CRISPR is a modified version of a bacterial defense system that targets and slices apart the DNA of familiar invading viruses. In this case, however, the system has been tweaked so that no slicing is involved. Instead, the machinery that identifies specific stretches of DNA has been left intact, and it has been hitched to a gene activator.
The CRISPR system was administered to mouse fibroblasts in the laboratory. The tests showed that, once activated by CRISPR, the three neuronal master transcription factor genes robustly activated neuronal genes. This caused the fibroblasts to conduct electrical signals -- a hallmark of neuronal cells. And even after the CRISPR activators went away, the cells retained their neuronal properties.
"When blasting cells with master transcription factors made by viruses, it's possible to make cells that behave like neurons," said Gersbach. "But if they truly have become autonomously functioning neurons, then they shouldn't require the continuous presence of that external stimulus."
The experiments showed that the new CRISPR technique produced neuronal cells with an epigenetic program at the target genes matching the neuronal markings naturally found in mouse brain tissue.

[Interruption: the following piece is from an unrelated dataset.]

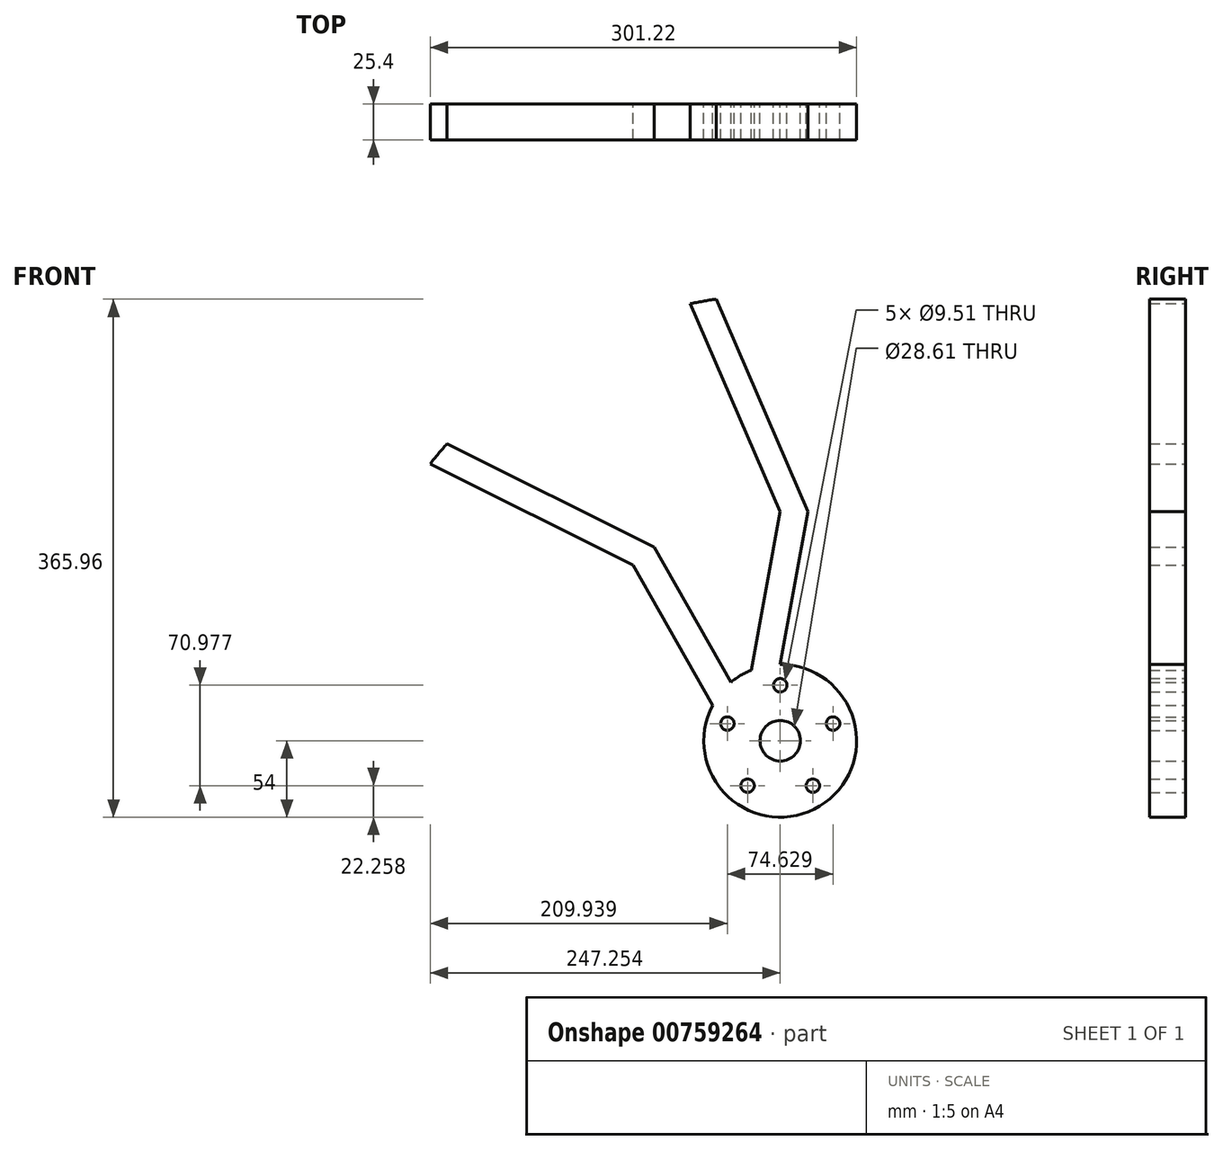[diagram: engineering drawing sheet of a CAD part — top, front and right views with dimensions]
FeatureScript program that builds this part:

"The method that introduces extra genetic copies with the virus produces a lot of the transcription factors, but very little is being made from the native copies of these genes," explained Black. "In contrast, the CRISPR approach isn't making as many transcription factors overall, but they're all being produced from the normal chromosomal position, which is a powerful difference since they are stably activated. We're flipping the epigenetic switch to convert cell types rather than driving them to do so synthetically."
The next steps, according to Black, are to extend the method to human cells, raise the efficiency of the technique and try to clear other epigenetic hurdles so that it could be applied to model particular diseases.
"In the future, you can imagine making neurons and implanting them in the brain to treat Parkinson's disease or other neurodegenerative conditions," said Gersbach. "But even if we don't get that far, you can do a lot with these in the lab to help develop better therapies."